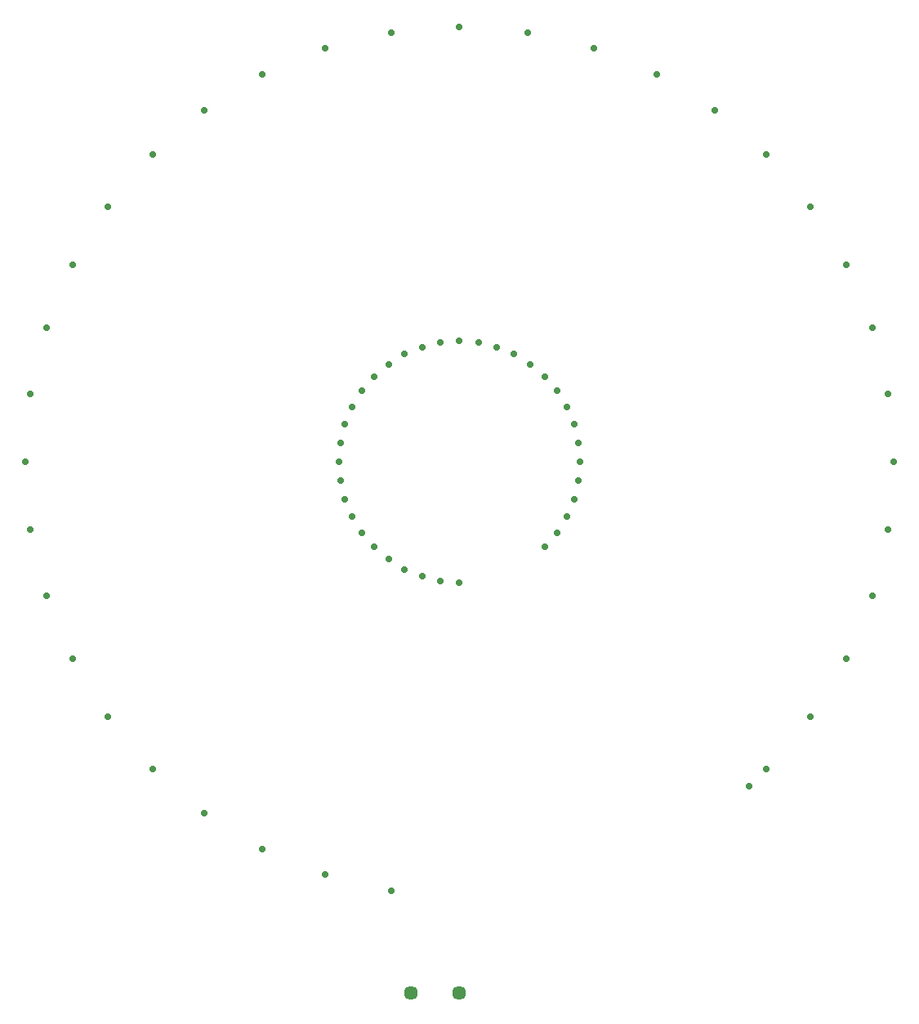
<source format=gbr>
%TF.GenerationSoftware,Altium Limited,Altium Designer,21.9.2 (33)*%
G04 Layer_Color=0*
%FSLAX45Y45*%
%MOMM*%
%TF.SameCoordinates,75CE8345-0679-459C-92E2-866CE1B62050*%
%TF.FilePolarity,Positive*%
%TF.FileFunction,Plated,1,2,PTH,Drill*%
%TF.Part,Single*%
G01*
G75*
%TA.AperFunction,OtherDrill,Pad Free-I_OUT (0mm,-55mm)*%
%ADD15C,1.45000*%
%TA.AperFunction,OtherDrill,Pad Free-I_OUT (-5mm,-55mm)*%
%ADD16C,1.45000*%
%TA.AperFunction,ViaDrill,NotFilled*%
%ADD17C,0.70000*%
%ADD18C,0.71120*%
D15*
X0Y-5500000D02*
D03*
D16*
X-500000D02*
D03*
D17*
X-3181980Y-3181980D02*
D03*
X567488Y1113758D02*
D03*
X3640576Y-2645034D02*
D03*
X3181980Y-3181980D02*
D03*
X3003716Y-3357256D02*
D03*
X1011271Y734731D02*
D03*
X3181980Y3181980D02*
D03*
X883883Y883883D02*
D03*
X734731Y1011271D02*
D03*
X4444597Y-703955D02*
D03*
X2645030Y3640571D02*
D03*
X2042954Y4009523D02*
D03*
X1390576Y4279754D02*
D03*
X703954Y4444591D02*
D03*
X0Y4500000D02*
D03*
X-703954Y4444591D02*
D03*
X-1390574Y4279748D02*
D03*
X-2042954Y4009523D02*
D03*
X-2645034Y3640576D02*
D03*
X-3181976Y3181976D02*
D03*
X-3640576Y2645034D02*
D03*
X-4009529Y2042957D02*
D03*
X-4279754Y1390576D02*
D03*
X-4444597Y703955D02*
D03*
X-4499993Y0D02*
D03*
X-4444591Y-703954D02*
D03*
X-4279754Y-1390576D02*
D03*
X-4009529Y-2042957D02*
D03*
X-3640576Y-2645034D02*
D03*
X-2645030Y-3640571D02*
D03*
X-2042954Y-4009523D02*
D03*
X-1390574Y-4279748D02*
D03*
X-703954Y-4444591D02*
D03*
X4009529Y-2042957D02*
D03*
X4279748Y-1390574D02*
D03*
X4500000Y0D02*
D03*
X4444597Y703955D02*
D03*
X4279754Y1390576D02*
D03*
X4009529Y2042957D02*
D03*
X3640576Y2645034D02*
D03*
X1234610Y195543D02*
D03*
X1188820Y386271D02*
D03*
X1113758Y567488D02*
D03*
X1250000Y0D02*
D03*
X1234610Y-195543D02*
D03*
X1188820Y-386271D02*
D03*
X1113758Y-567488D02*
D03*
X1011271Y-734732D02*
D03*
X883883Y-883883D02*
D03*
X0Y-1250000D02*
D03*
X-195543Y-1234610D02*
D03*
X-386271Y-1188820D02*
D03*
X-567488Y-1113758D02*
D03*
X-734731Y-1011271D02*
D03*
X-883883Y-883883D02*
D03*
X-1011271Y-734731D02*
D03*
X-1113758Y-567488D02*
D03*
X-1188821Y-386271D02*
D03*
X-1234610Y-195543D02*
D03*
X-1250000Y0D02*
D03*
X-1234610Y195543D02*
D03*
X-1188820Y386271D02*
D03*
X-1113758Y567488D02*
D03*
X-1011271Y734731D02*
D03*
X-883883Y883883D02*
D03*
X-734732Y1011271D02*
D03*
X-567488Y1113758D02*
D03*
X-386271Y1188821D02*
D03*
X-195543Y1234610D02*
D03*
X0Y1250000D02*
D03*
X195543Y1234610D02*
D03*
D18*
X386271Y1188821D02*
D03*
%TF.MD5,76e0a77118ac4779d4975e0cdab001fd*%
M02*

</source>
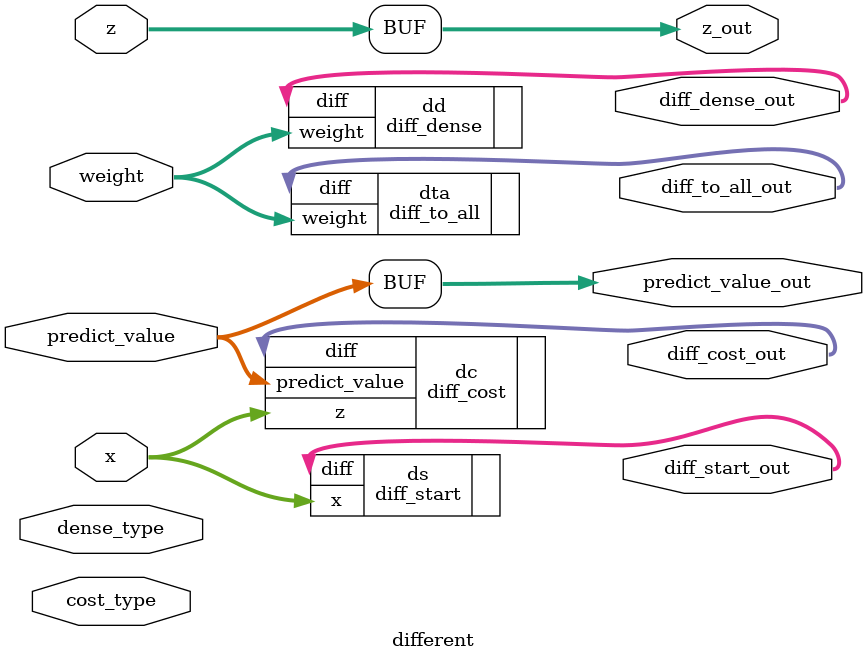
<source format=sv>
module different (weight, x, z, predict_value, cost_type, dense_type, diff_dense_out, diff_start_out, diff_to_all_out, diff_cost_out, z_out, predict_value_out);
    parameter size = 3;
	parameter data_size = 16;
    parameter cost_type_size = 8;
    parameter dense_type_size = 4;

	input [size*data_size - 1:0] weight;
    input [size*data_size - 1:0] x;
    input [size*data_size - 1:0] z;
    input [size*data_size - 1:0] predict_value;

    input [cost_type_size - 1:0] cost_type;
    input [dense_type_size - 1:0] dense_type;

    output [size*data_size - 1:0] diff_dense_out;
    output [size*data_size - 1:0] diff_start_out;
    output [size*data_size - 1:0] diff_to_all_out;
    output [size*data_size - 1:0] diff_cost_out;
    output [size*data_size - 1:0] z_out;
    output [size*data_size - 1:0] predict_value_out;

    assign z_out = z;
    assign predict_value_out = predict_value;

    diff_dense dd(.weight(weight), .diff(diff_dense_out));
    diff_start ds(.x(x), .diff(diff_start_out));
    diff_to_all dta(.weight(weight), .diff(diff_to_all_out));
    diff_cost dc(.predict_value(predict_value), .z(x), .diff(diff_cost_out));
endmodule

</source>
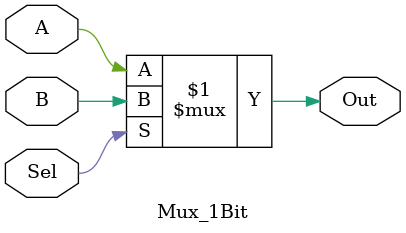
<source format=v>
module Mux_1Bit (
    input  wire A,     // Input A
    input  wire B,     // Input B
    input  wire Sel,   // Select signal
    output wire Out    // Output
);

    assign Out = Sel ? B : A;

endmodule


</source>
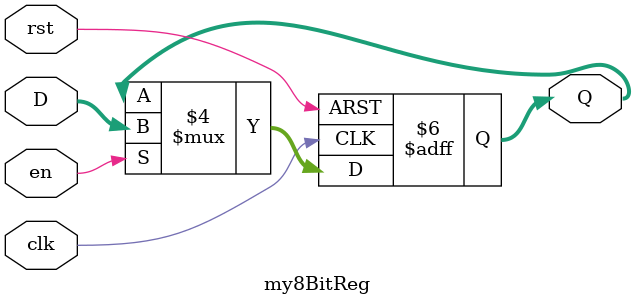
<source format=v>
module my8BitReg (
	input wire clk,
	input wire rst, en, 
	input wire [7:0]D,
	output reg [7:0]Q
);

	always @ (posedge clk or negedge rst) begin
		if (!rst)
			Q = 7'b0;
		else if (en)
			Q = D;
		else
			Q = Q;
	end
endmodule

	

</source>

● ● ●

> _WORK REQUEST_:
Leave out the pictures and copy the rest of the material above exactly.

> _RESULT OF THE TASK_:
<source format=gbr>
%TF.GenerationSoftware,Altium Limited,Altium Designer,21.9.2 (33)*%
G04 Layer_Color=0*
%FSLAX45Y45*%
%MOMM*%
%TF.SameCoordinates,75CE8345-0679-459C-92E2-866CE1B62050*%
%TF.FilePolarity,Positive*%
%TF.FileFunction,Plated,1,2,PTH,Drill*%
%TF.Part,Single*%
G01*
G75*
%TA.AperFunction,OtherDrill,Pad Free-I_OUT (0mm,-55mm)*%
%ADD15C,1.45000*%
%TA.AperFunction,OtherDrill,Pad Free-I_OUT (-5mm,-55mm)*%
%ADD16C,1.45000*%
%TA.AperFunction,ViaDrill,NotFilled*%
%ADD17C,0.70000*%
%ADD18C,0.71120*%
D15*
X0Y-5500000D02*
D03*
D16*
X-500000D02*
D03*
D17*
X-3181980Y-3181980D02*
D03*
X567488Y1113758D02*
D03*
X3640576Y-2645034D02*
D03*
X3181980Y-3181980D02*
D03*
X3003716Y-3357256D02*
D03*
X1011271Y734731D02*
D03*
X3181980Y3181980D02*
D03*
X883883Y883883D02*
D03*
X734731Y1011271D02*
D03*
X4444597Y-703955D02*
D03*
X2645030Y3640571D02*
D03*
X2042954Y4009523D02*
D03*
X1390576Y4279754D02*
D03*
X703954Y4444591D02*
D03*
X0Y4500000D02*
D03*
X-703954Y4444591D02*
D03*
X-1390574Y4279748D02*
D03*
X-2042954Y4009523D02*
D03*
X-2645034Y3640576D02*
D03*
X-3181976Y3181976D02*
D03*
X-3640576Y2645034D02*
D03*
X-4009529Y2042957D02*
D03*
X-4279754Y1390576D02*
D03*
X-4444597Y703955D02*
D03*
X-4499993Y0D02*
D03*
X-4444591Y-703954D02*
D03*
X-4279754Y-1390576D02*
D03*
X-4009529Y-2042957D02*
D03*
X-3640576Y-2645034D02*
D03*
X-2645030Y-3640571D02*
D03*
X-2042954Y-4009523D02*
D03*
X-1390574Y-4279748D02*
D03*
X-703954Y-4444591D02*
D03*
X4009529Y-2042957D02*
D03*
X4279748Y-1390574D02*
D03*
X4500000Y0D02*
D03*
X4444597Y703955D02*
D03*
X4279754Y1390576D02*
D03*
X4009529Y2042957D02*
D03*
X3640576Y2645034D02*
D03*
X1234610Y195543D02*
D03*
X1188820Y386271D02*
D03*
X1113758Y567488D02*
D03*
X1250000Y0D02*
D03*
X1234610Y-195543D02*
D03*
X1188820Y-386271D02*
D03*
X1113758Y-567488D02*
D03*
X1011271Y-734732D02*
D03*
X883883Y-883883D02*
D03*
X0Y-1250000D02*
D03*
X-195543Y-1234610D02*
D03*
X-386271Y-1188820D02*
D03*
X-567488Y-1113758D02*
D03*
X-734731Y-1011271D02*
D03*
X-883883Y-883883D02*
D03*
X-1011271Y-734731D02*
D03*
X-1113758Y-567488D02*
D03*
X-1188821Y-386271D02*
D03*
X-1234610Y-195543D02*
D03*
X-1250000Y0D02*
D03*
X-1234610Y195543D02*
D03*
X-1188820Y386271D02*
D03*
X-1113758Y567488D02*
D03*
X-1011271Y734731D02*
D03*
X-883883Y883883D02*
D03*
X-734732Y1011271D02*
D03*
X-567488Y1113758D02*
D03*
X-386271Y1188821D02*
D03*
X-195543Y1234610D02*
D03*
X0Y1250000D02*
D03*
X195543Y1234610D02*
D03*
D18*
X386271Y1188821D02*
D03*
%TF.MD5,76e0a77118ac4779d4975e0cdab001fd*%
M02*

</source>
<source format=sv>
module different (weight, x, z, predict_value, cost_type, dense_type, diff_dense_out, diff_start_out, diff_to_all_out, diff_cost_out, z_out, predict_value_out);
    parameter size = 3;
	parameter data_size = 16;
    parameter cost_type_size = 8;
    parameter dense_type_size = 4;

	input [size*data_size - 1:0] weight;
    input [size*data_size - 1:0] x;
    input [size*data_size - 1:0] z;
    input [size*data_size - 1:0] predict_value;

    input [cost_type_size - 1:0] cost_type;
    input [dense_type_size - 1:0] dense_type;

    output [size*data_size - 1:0] diff_dense_out;
    output [size*data_size - 1:0] diff_start_out;
    output [size*data_size - 1:0] diff_to_all_out;
    output [size*data_size - 1:0] diff_cost_out;
    output [size*data_size - 1:0] z_out;
    output [size*data_size - 1:0] predict_value_out;

    assign z_out = z;
    assign predict_value_out = predict_value;

    diff_dense dd(.weight(weight), .diff(diff_dense_out));
    diff_start ds(.x(x), .diff(diff_start_out));
    diff_to_all dta(.weight(weight), .diff(diff_to_all_out));
    diff_cost dc(.predict_value(predict_value), .z(x), .diff(diff_cost_out));
endmodule

</source>
<source format=v>
module Mux_1Bit (
    input  wire A,     // Input A
    input  wire B,     // Input B
    input  wire Sel,   // Select signal
    output wire Out    // Output
);

    assign Out = Sel ? B : A;

endmodule


</source>
<source format=v>
module my8BitReg (
	input wire clk,
	input wire rst, en, 
	input wire [7:0]D,
	output reg [7:0]Q
);

	always @ (posedge clk or negedge rst) begin
		if (!rst)
			Q = 7'b0;
		else if (en)
			Q = D;
		else
			Q = Q;
	end
endmodule

	

</source>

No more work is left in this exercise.